During the clBuildProgram, option -cl-std can be used to control the OpenCL C language version to use. The spec also says:
"If the –cl-std build option is not specified, the highest OpenCL C 1.x language version supported by each device is used when compiling the program for each device. Applications are required to specify the –cl-std=CL2.0 option if they want to compile or build their programs with OpenCL C 2.0."
I am still investigating the issue. For all of 14.9, 14.12 and 15.4 Beta I observe the same behavior: building the program fails, the driver gets completely unresponsive (no error message) and consumes tremendous amounts of memory (e.g. 8 Gb !). I aborted the build process after 15 minutes or so; I may try out too what happens if I keep it running overnight.
I have also tested older drivers, and with 13.1 I had more success: the program builds fine, run-time calculations are ok (same as under Nvidia hardware / C++), but the random hang-ups at runtime may still occur. These hang-ups are non-deterministic, sometimes the program finishes fine (the total simulation takes about 14 hours) without any problem, sometimes they occur after a few hours, sometimes closer to the end (but running for the full 14 hours is unfortunately more the exception). I am running more test suites with configurations similar to those from last year to see if the hang-ups are then not triggered.

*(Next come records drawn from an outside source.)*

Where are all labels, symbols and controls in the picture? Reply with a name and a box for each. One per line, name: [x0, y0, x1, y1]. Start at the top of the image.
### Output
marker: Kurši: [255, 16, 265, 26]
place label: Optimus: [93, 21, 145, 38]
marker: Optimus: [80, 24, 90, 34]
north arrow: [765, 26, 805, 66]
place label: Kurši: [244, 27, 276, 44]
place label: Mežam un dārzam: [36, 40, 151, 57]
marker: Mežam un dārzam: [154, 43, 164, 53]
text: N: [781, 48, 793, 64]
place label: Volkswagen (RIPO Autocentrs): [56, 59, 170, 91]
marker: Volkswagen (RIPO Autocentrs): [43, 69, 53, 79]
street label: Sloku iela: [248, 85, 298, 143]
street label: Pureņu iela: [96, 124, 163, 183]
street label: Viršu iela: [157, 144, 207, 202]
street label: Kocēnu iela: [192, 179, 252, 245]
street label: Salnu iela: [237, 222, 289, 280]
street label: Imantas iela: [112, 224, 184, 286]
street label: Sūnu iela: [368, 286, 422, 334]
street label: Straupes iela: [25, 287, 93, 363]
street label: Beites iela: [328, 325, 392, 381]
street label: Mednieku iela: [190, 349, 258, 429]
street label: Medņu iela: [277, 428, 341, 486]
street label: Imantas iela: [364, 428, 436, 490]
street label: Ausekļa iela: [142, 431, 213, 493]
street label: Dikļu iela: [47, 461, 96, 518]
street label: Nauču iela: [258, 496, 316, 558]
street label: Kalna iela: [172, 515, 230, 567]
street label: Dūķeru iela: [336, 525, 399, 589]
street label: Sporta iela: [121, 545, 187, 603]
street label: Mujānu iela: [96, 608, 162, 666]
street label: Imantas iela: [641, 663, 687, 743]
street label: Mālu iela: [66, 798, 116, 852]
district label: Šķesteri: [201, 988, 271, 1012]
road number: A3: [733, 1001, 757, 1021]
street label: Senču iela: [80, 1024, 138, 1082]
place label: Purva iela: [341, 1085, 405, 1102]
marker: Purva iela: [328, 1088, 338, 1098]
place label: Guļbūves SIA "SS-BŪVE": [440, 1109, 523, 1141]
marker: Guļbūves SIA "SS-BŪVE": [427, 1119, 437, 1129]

I am quite certain that at least two independent problems are involved: bad code generation / failed compilation for >= 13.9, and the runtime hang-up. For 13.9 building the program takes about 5 minutes (kernels have several thousands line of code) - I was used to that, but now get quite suspicious as for 13.1 it takes a few seconds at most. I also noticed that for 13.9 temporarily too tremendous memory ressources get consumed (e.g. 6 GB). I'll investigate in more detail which kernel screws here things up and let you know if I can come up with a manageable test case. Current summary:
13.1: program builds fine (within seconds), runtime kernel calculation results are correct
13.9: program builds (after 5 minutes), but runtime kernel calculation results are incorrect (deterministically & reproduceably) for at least two code branches
>= 14.9 program fails to build entirely
Now an important question:
I may use 13.1 on may main workstation (so far I have done all tests on a test machine only, but I need to produce production results soon !), how do I properly remove _everything_ that a Catalyst version has installed so I can safely roll back to an older driver and not mess up different OpenCL toolchain versions? On my test machine I have initially run the Catalyst removal setup (following the official uninstallation guide: How-To Uninstall AMD Catalyst Drivers From A Windows Based System), but noticed that it leaves traces, e.g. in Windows\System32 amdocl.dll and opencl.dll are left. Different Catalyst versions also place different files (like dlls or exe) in the system folders, none of which get removed upon uninstallation.A friend has recommmended me the DDU tool (Wagnard Tools) for uninstalling, which I tried out and frankly did a much better job, apparently also properly cleaning up the system folders. What procedure does AMD recommend? Using this external DDU tool on a test machine is one thing, but for a production work-station a very different matter.